-- Text shown follows --
Memo Review Reply
Memo: 372 - An Amplitude Calibration Strategy for ALMA
Moreno & Guilloteau, 2002May10
Reviewer: Bryan Butler (unsolicited)
Date Received: 2002Aug28
Reply from: Stephane Guilloteau
Date Received: 2002Sep20
SG comments are interspersed in the original butler review, and
are denoted by 'begin SG' and 'end SG'.
Summary:
The title for this memo is somewhat misleading, as it treats issues
which would not normally be thought of as "amplitude calibration" (in
the traditional way). But, formally, these issues do impact the ability
to calibrate the amplitudes - it's just that folks may be surprised to
open up the memo and find, e.g., a discussion on focus. Nearly all
aspects of calibration are discussed and treated (except polarization,
which is specifically excluded), and as such I think it can serve as a
valuable basis for further discussion on the complete calibration scheme
for ALMA. But the memo suffers from a number of flaws which prohibit
it from being accepted as is as a recipe for the calibration scheme for
ALMA. In addition, there are a number of places where assumptions or
statements are made with no discussion or corroborative evidence ("proof
by assertion"). Two examples: 'Moreover, polarized emission from the
asteroid edges will be a larger fraction than for the small planets or
giant satellites.' - this statement is not discussed or defended, and
is not strictly correct;
begin SG:
- OK, to be discussed further
end SG:
and 'Since the accuracy of opacity correction
allows to take a source 10 deg away,...' - again, not defended or
discussed, and I'm not sure that it is correct either.
-- Text shown concluded --
-- Available data follows --
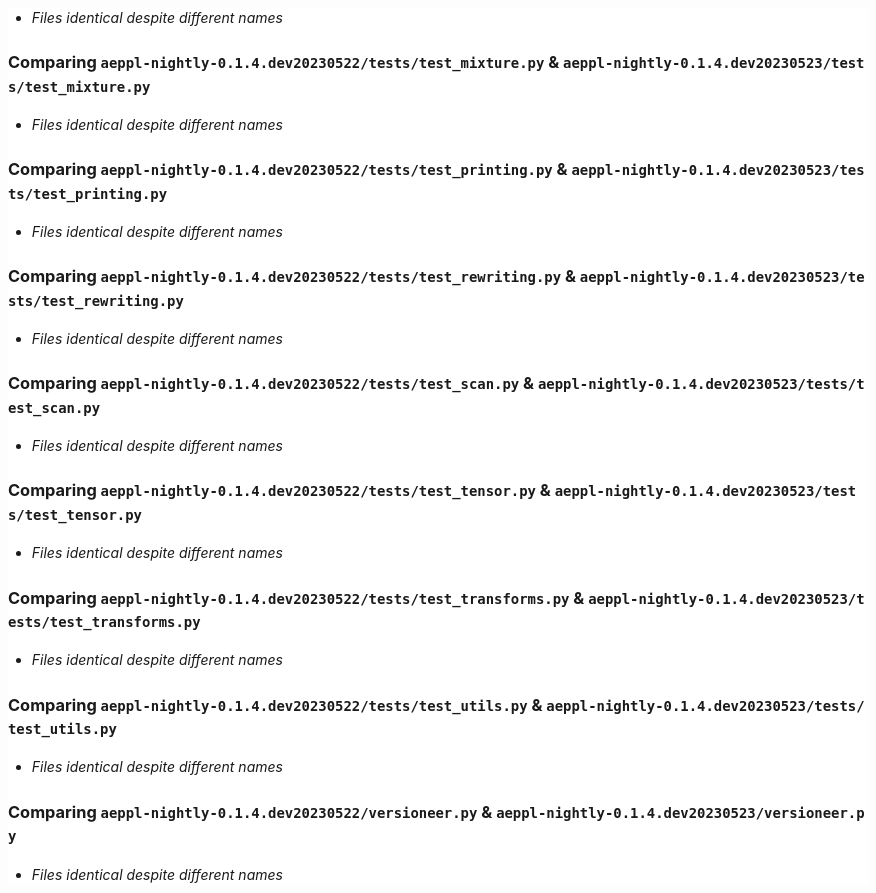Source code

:  * *Files identical despite different names*

### Comparing `aeppl-nightly-0.1.4.dev20230522/tests/test_mixture.py` & `aeppl-nightly-0.1.4.dev20230523/tests/test_mixture.py`

 * *Files identical despite different names*

### Comparing `aeppl-nightly-0.1.4.dev20230522/tests/test_printing.py` & `aeppl-nightly-0.1.4.dev20230523/tests/test_printing.py`

 * *Files identical despite different names*

### Comparing `aeppl-nightly-0.1.4.dev20230522/tests/test_rewriting.py` & `aeppl-nightly-0.1.4.dev20230523/tests/test_rewriting.py`

 * *Files identical despite different names*

### Comparing `aeppl-nightly-0.1.4.dev20230522/tests/test_scan.py` & `aeppl-nightly-0.1.4.dev20230523/tests/test_scan.py`

 * *Files identical despite different names*

### Comparing `aeppl-nightly-0.1.4.dev20230522/tests/test_tensor.py` & `aeppl-nightly-0.1.4.dev20230523/tests/test_tensor.py`

 * *Files identical despite different names*

### Comparing `aeppl-nightly-0.1.4.dev20230522/tests/test_transforms.py` & `aeppl-nightly-0.1.4.dev20230523/tests/test_transforms.py`

 * *Files identical despite different names*

### Comparing `aeppl-nightly-0.1.4.dev20230522/tests/test_utils.py` & `aeppl-nightly-0.1.4.dev20230523/tests/test_utils.py`

 * *Files identical despite different names*

### Comparing `aeppl-nightly-0.1.4.dev20230522/versioneer.py` & `aeppl-nightly-0.1.4.dev20230523/versioneer.py`

 * *Files identical despite different names*

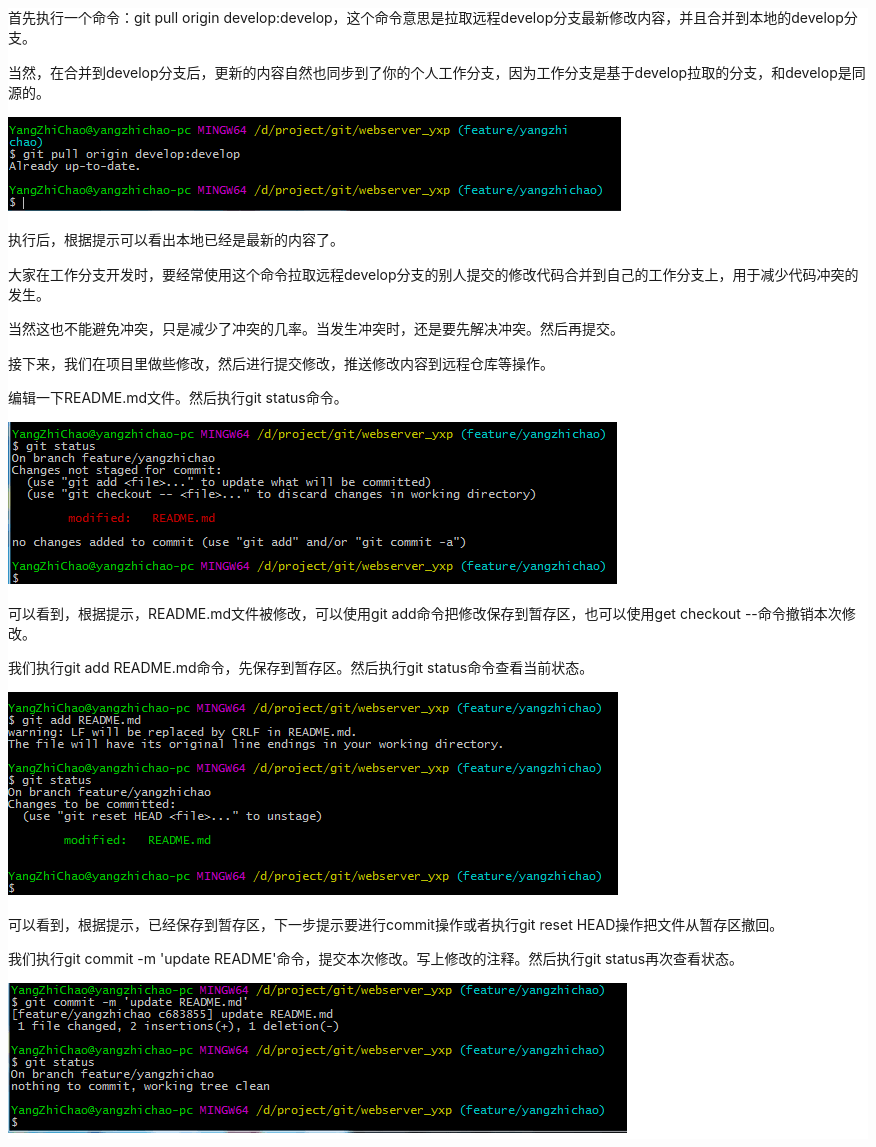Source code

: 首先执行一个命令：git pull origin develop:develop，这个命令意思是拉取远程develop分支最新修改内容，并且合并到本地的develop分支。

当然，在合并到develop分支后，更新的内容自然也同步到了你的个人工作分支，因为工作分支是基于develop拉取的分支，和develop是同源的。

![git.png](/images/git/gitC10.png)

执行后，根据提示可以看出本地已经是最新的内容了。

大家在工作分支开发时，要经常使用这个命令拉取远程develop分支的别人提交的修改代码合并到自己的工作分支上，用于减少代码冲突的发生。

当然这也不能避免冲突，只是减少了冲突的几率。当发生冲突时，还是要先解决冲突。然后再提交。

接下来，我们在项目里做些修改，然后进行提交修改，推送修改内容到远程仓库等操作。

编辑一下README.md文件。然后执行git status命令。

![git.png](/images/git/gitC11.png)

可以看到，根据提示，README.md文件被修改，可以使用git add命令把修改保存到暂存区，也可以使用get checkout --命令撤销本次修改。

我们执行git add README.md命令，先保存到暂存区。然后执行git status命令查看当前状态。

![git.png](/images/git/gitC12.png)

可以看到，根据提示，已经保存到暂存区，下一步提示要进行commit操作或者执行git reset HEAD操作把文件从暂存区撤回。

我们执行git commit -m 'update README'命令，提交本次修改。写上修改的注释。然后执行git status再次查看状态。

![git.png](/images/git/gitC13.png)

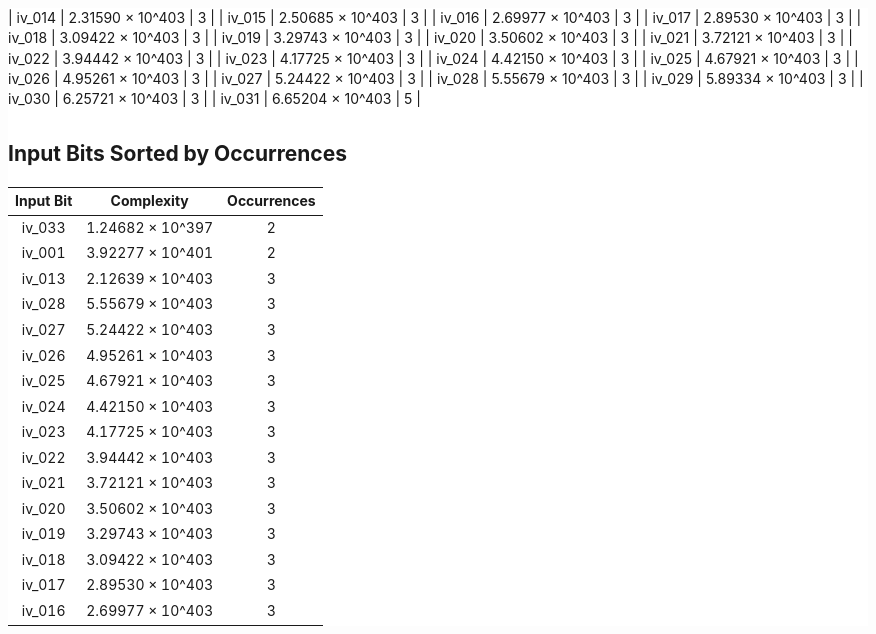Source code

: | iv_014 | 2.31590 × 10^403 | 3 |
| iv_015 | 2.50685 × 10^403 | 3 |
| iv_016 | 2.69977 × 10^403 | 3 |
| iv_017 | 2.89530 × 10^403 | 3 |
| iv_018 | 3.09422 × 10^403 | 3 |
| iv_019 | 3.29743 × 10^403 | 3 |
| iv_020 | 3.50602 × 10^403 | 3 |
| iv_021 | 3.72121 × 10^403 | 3 |
| iv_022 | 3.94442 × 10^403 | 3 |
| iv_023 | 4.17725 × 10^403 | 3 |
| iv_024 | 4.42150 × 10^403 | 3 |
| iv_025 | 4.67921 × 10^403 | 3 |
| iv_026 | 4.95261 × 10^403 | 3 |
| iv_027 | 5.24422 × 10^403 | 3 |
| iv_028 | 5.55679 × 10^403 | 3 |
| iv_029 | 5.89334 × 10^403 | 3 |
| iv_030 | 6.25721 × 10^403 | 3 |
| iv_031 | 6.65204 × 10^403 | 5 |

## Input Bits Sorted by Occurrences

| Input Bit | Complexity | Occurrences |
|:---------:|:----------:|:-----------:|
| iv_033 | 1.24682 × 10^397 | 2 |
| iv_001 | 3.92277 × 10^401 | 2 |
| iv_013 | 2.12639 × 10^403 | 3 |
| iv_028 | 5.55679 × 10^403 | 3 |
| iv_027 | 5.24422 × 10^403 | 3 |
| iv_026 | 4.95261 × 10^403 | 3 |
| iv_025 | 4.67921 × 10^403 | 3 |
| iv_024 | 4.42150 × 10^403 | 3 |
| iv_023 | 4.17725 × 10^403 | 3 |
| iv_022 | 3.94442 × 10^403 | 3 |
| iv_021 | 3.72121 × 10^403 | 3 |
| iv_020 | 3.50602 × 10^403 | 3 |
| iv_019 | 3.29743 × 10^403 | 3 |
| iv_018 | 3.09422 × 10^403 | 3 |
| iv_017 | 2.89530 × 10^403 | 3 |
| iv_016 | 2.69977 × 10^403 | 3 |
-- Available data concluded --
Required tasks
• 1. In the ALMA calibration memo review, translate this sentence into Spanish: "Nearly all aspects of calibration are discussed and treated (except polarization, which is specifically excluded), and as such I think it can serve as a valuable basis for further discussion on the complete calibration scheme for ALMA."
• 2. Write the next part of the ALMA calibration memo review, starting after its last sentence.
The lines have no role in this work.

Responses
• 1. Casi todos los aspectos de la calibración se discuten y se tratan (excepto la polarización, que se excluye específicamente), y por ello creo que puede servir como una base valiosa para una discusión posterior sobre el esquema completo de calibración de ALMA.

• 2.
begin SG:
- I guess you missed the discussion because you skipped over Section
6. It is discussed extensively in 6.1.2, page 16.
end SG:
These kinds of
statements are sprinkled throughout, making the document mostly a
collection of qualitative arguments lacking rigour. Again, it's a nice
framework for discussion and further refinement, but cannot be taken
as is. To me, the 2 most important points of the memo are: the
importance of the sideband gain ratio calibration (I think this needs
more work); and the suggestion to relax the 1% accuracy spec to 3% in
the submm (this needs more discussion, but is certainly reasonable to
consider at least).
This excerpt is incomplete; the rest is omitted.